CAAN officials state that while Shree Airlines’ operating procedures are deemed satisfactory, the EU has recommended implementing special initiatives to adopt more effective procedures for further improvement.
Gyanendra Bhul, CAAN’s information officer, says the EU has posed additional inquiries concerning the government’s dedication to flight safety and the operational capabilities of Nepal’s airline companies.
“The report highlights how well CAAN has done regarding flight safety,” he says. “But for Nepal to get out of the EU blacklist, everyone needs to be on the same page.”
CAAN, however, is responsible for regulating and enforcing actions against airline companies. Hence, the EU stresses that the government needs to prioritise flight safety, says a former CAAN director-general on the condition of anonymity.
“Who is stopping CAAN from taking immediate action against airline companies who commit misconduct?” he questions.
There’s also the question of dividing CAAN into separate entities for regulation and service provision. This, former CAAN officials believe is intertwined with the EU blacklist issue as ICAO, as the international governing body, explicitly recommends the separation of regulatory and service provider functions.

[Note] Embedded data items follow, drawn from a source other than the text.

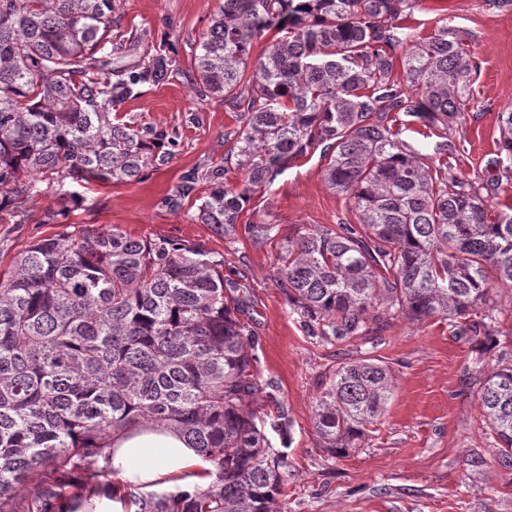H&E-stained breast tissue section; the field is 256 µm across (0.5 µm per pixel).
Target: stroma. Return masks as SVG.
Returning <instances> with one entry per match:
<instances>
[{
  "label": "stroma",
  "mask_w": 512,
  "mask_h": 512,
  "mask_svg": "<svg viewBox=\"0 0 512 512\" xmlns=\"http://www.w3.org/2000/svg\"><path fill=\"white\" fill-rule=\"evenodd\" d=\"M221 2L117 0L112 30L143 37L127 63L166 42L186 68ZM443 19L474 36L481 62L472 85L475 108L449 133L425 129L420 143L429 154L448 135L459 148L450 160L454 173L498 178L494 204L512 208V177H497L489 165L498 152L497 114L512 106V7L499 10L488 0H422L407 25L412 36L425 37ZM116 112L176 132L175 157L138 183L93 182L79 189L65 183V190L78 191V202L56 222L24 225L16 248L65 234L72 224H90L104 230L115 225L143 239L200 242L223 254L224 274L239 284L257 339L261 391L251 407L266 420L283 414L290 422L287 437L268 434L273 449L288 453L282 512H512V469L492 459L481 467L471 464L472 454L492 442L479 401L483 381L493 368L512 364V290L493 289L481 310L497 332L496 348L484 354L471 333L438 316L421 322L383 317L370 322L363 336L342 341L308 335L274 281L276 241L225 239L198 222L193 201L174 211L162 204L175 194L184 172L222 160L224 133L236 125L233 112L217 100L196 101L182 78L144 87ZM323 167L317 155L297 160L255 194L241 222L276 224L285 235L302 226L356 223L349 200L325 184ZM360 357L388 367L393 393L375 431L366 432L358 450L337 458L317 441L313 407L334 372Z\"/></svg>",
  "instance_id": "stroma-1"
}]
</instances>
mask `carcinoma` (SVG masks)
<instances>
[{"label":"carcinoma","mask_w":512,"mask_h":512,"mask_svg":"<svg viewBox=\"0 0 512 512\" xmlns=\"http://www.w3.org/2000/svg\"><path fill=\"white\" fill-rule=\"evenodd\" d=\"M116 0H0V251L51 187L137 183L169 163L178 135L112 116L146 85L187 75L197 101L237 113L221 163L191 170L165 205L200 183L197 220L228 239L275 238L242 224L257 191L320 151L327 185L358 223L302 226L276 253V286L313 336L368 332L381 314L440 315L496 342L476 319L492 288H512V208L496 183L451 173L448 138L422 152L401 117L448 131L474 109L471 35L441 20L414 38L403 21L419 0H224L182 69L165 45L148 62L112 67ZM273 33L258 55L255 41ZM491 165L512 174V108L498 113ZM243 176L240 186L229 175ZM224 276V256L199 243L134 238L74 224L30 242L0 277V512H81L112 497L114 438L164 427L196 449L209 479L192 491L123 485L127 512H281L288 455L246 409L261 391L253 333ZM387 369L339 367L316 399L320 445L345 457L384 412ZM480 405L496 453L512 469V365L483 382Z\"/></svg>","instance_id":"1"}]
</instances>
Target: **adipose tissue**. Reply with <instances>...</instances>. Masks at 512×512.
<instances>
[{
	"label": "adipose tissue",
	"instance_id": "1",
	"mask_svg": "<svg viewBox=\"0 0 512 512\" xmlns=\"http://www.w3.org/2000/svg\"><path fill=\"white\" fill-rule=\"evenodd\" d=\"M201 465L195 449L161 427L126 430L112 445L111 467L116 478L155 488L180 485Z\"/></svg>",
	"mask_w": 512,
	"mask_h": 512
}]
</instances>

Devananda Upadhyay, former deputy director-general of CAAN, notes that the EU has not explicitly demanded the organisation’s breakup. However, the message is clear that employees should not hold dual roles, serving both as regulators and service providers.
“Is the traffic police allowed to investigate crimes? No. That is what the EU wants Nepal to adopt. It does not want CAAN to split categorically. But it wants the government to bring an act that clarifies the roles of the regulator and the service provider that have distinct responsibilities,” says a former director general.

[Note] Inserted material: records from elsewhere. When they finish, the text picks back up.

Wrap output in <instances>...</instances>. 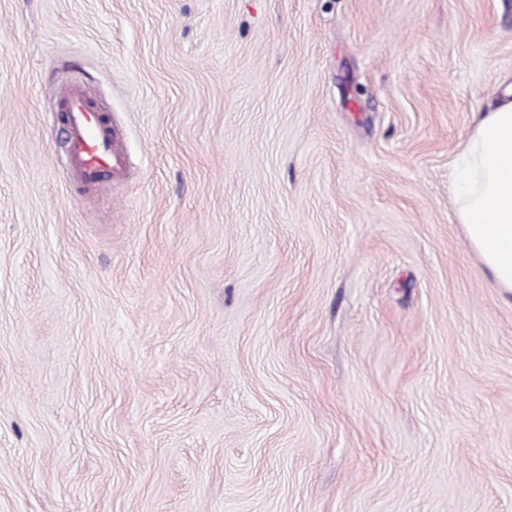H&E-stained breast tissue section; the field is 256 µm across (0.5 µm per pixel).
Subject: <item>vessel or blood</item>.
I'll return each instance as SVG.
<instances>
[{"mask_svg":"<svg viewBox=\"0 0 512 512\" xmlns=\"http://www.w3.org/2000/svg\"><path fill=\"white\" fill-rule=\"evenodd\" d=\"M63 105L69 127L67 153L72 181L85 189L111 180L113 167L120 160L111 129L103 124L79 87L65 89Z\"/></svg>","mask_w":512,"mask_h":512,"instance_id":"obj_1","label":"vessel or blood"}]
</instances>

The former director-general highlights that during past EU audits, it was discovered that employees working in service providers were promptly transferred and appointed to vacancies within regulatory bodies. He continues to raise concerns, noting that there are unresolved issues lacking clear legal frameworks even at present.
In February 2020, two bills were introduced in the National Assembly to split CAAN into a service provider and a regulatory body. The proposed bills outlined the creation of two distinct entities, namely the Air Services Authority and the Civil Aviation Authority of Nepal. However, despite their introduction, no progress was made on the bills. With the expiration of the parliamentary term, the bill, like others, automatically became inactive.

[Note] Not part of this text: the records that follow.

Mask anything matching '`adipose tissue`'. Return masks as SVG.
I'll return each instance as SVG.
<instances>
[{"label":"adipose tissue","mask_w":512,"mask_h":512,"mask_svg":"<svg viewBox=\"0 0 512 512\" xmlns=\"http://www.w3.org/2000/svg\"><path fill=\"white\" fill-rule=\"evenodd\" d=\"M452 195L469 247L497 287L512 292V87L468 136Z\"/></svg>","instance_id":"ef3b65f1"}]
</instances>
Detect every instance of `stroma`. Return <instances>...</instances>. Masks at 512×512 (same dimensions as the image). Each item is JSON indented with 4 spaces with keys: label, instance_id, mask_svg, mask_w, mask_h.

In the current fiscal year’s budget for 2023/24, the government has declared its intention to enhance the structure of the authority. However, there is no indication of an effort to introduce the bill to split CAAN into to separate bodies.
The proposal faces opposition from authority employees who are against the separation. Additionally, political leadership has yet to take a definitive stance or make progress on advancing this initiative.
No mechanism to investigate accidents
A significant concern highlighted by ICAO revolves around the establishment of a permanent mechanism to mitigate air accidents. ICAO has consistently drawn attention to this issue, and among the eight facets of flight safety assessed by ICAO, Nepal’s weakest performance is in this specific area.
Currently, the government forms a commission after an aeroplane or helicopter crash, which subsequently submits a report. However, the suggestions and recommendations put forth by the commission often lack follow-through in terms of implementation. ICAO stresses the need for a permanent mechanism for accident investigation, as opposed to relying solely on ad hoc commissions.
While a commission comprising experts could impartially investigate and recommend actions in the event of a ship accident, the government has yet to demonstrate any interest in implementing such a mechanism.